====== Dokumenttext

Saudi-Arabien peitscht weiter aus

Deutschland schickt weiter Rüstungsgüter.
Collage: Daniela Rudolf
  • In Saudi-Arabien hat ein Gericht einen 28-jährigen Mann zu zehn Jahren Haft, 2000 Peitschenhieben und einer Geldstrafe von umgerechnet 4900 Euro verurteilt.
  • Der Grund: Er habe auf Twitter in mehr als 600 Tweets die Existenz Gottes geleugnet, Koranverse lächerlich gemacht, sämtliche Propheten als Lügner bezeichnet und erklärt, ihre Lehren säten Feindseligkeiten, schreibt die Internetzeitung Al-Watan.
  • Seit der Inthronisierung von König Salman im Januar vergangenen Jahres erlebt Saudi-Arabien eine Welle von Verhaftungen und drastischen Urteilen. Erst am Dienstag wurden der Nachrichtenagentur SPA zufolge fünf Häftlinge exekutiert.

============

* Was zu tun ist:
- a) Zu wie vielen Peitschenhieben wurde der 28-jährige Mann laut dem Artikel über Saudi-Arabien verurteilt?
- b) Gib aus dem Artikel über Saudi-Arabien den Abschnitt wortgetreu aus, der bei „Collage: Daniela Rudolf“ beginnt und bei „zufolge fünf Häftlinge exekutiert.“ endet.
- c) Führe den Artikel über Saudi-Arabien im Anschluss an seinen letzten Satz weiter.

====== Daten

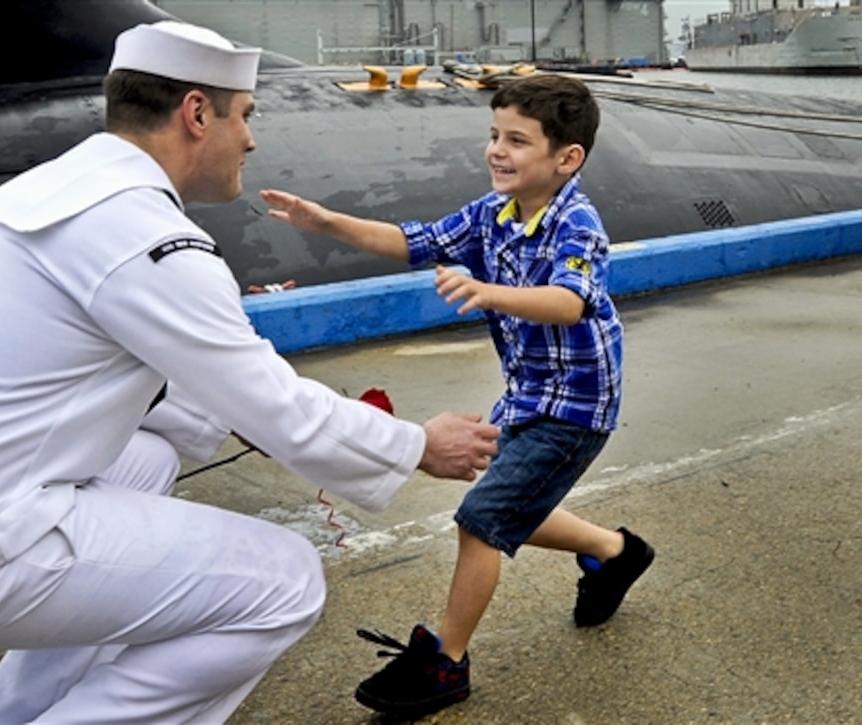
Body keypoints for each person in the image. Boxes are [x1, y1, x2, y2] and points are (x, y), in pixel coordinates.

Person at [0, 21, 500, 724]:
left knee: (144, 460)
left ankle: (12, 714)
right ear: (198, 114)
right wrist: (418, 445)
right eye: (246, 116)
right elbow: (276, 402)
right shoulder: (146, 236)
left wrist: (238, 416)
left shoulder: (57, 191)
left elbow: (144, 380)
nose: (253, 140)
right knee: (284, 583)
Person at [261, 73, 656, 719]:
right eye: (494, 135)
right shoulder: (492, 213)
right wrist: (324, 220)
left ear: (566, 158)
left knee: (481, 520)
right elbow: (415, 240)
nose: (496, 150)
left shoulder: (576, 222)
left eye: (516, 141)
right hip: (529, 391)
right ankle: (615, 552)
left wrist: (487, 292)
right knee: (505, 504)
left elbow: (570, 300)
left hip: (577, 404)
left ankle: (447, 659)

============

* Antworten im Einzelnen:
- a) Zu 2000 Peitschenhieben.

- b)
Collage: Daniela Rudolf
  • In Saudi-Arabien hat ein Gericht einen 28-jährigen Mann zu zehn Jahren Haft, 2000 Peitschenhieben und einer Geldstrafe von umgerechnet 4900 Euro verurteilt.
  • Der Grund: Er habe auf Twitter in mehr als 600 Tweets die Existenz Gottes geleugnet, Koranverse lächerlich gemacht, sämtliche Propheten als Lügner bezeichnet und erklärt, ihre Lehren säten Feindseligkeiten, schreibt die Internetzeitung Al-Watan.
  • Seit der Inthronisierung von König Salman im Januar vergangenen Jahres erlebt Saudi-Arabien eine Welle von Verhaftungen und drastischen Urteilen. Erst am Dienstag wurden der Nachrichtenagentur SPA zufolge fünf Häftlinge exekutiert.

- c)
  • Bereits Anfang Januar dieses Jahres richtete Saudi-Arabien 47 Menschen hin – offiziell wegen Terrorismus', Anstiftung zu Gewalt und krimineller Verschwörung. Im Sommer 2015 wurde der Blogger Raif Baddawi zu zehn Jahren Haft und 1000 Peitschenhieben verurteilt.
  • Deutschland liefert trotzdem weiter Rüstungsgüter an den Golfstaat – zwischen Oktober 2014 und Januar 2015 im Wert von 332 Millionen Euro. Allein im ersten Halbjahr 2015 gingen Rüstungsexporte in einem Gesamtumfang von 178,7 Millionen Euro nach Riad.
  • Angaben des Rüstungsexportbereichs zufolge liefert Deutschland unter anderem Geländewagen, Teile für gepanzerte Fahrzeuge und Kampfflugzeuge, Luftbetankungsausrüstung, Zieldarstellungsdrohnen und Schießsimulatoren vom Typ "Gladio". Auch der Export von 15 deutschen Patrouillenbooten vom Typ 44m ist genehmigt.
  • Wirtschaftsminister Gabriel erwägt, die deutschen Richtlinien für Rüstungsexporte nach Saudi-Arabien weiter zu verschärfen.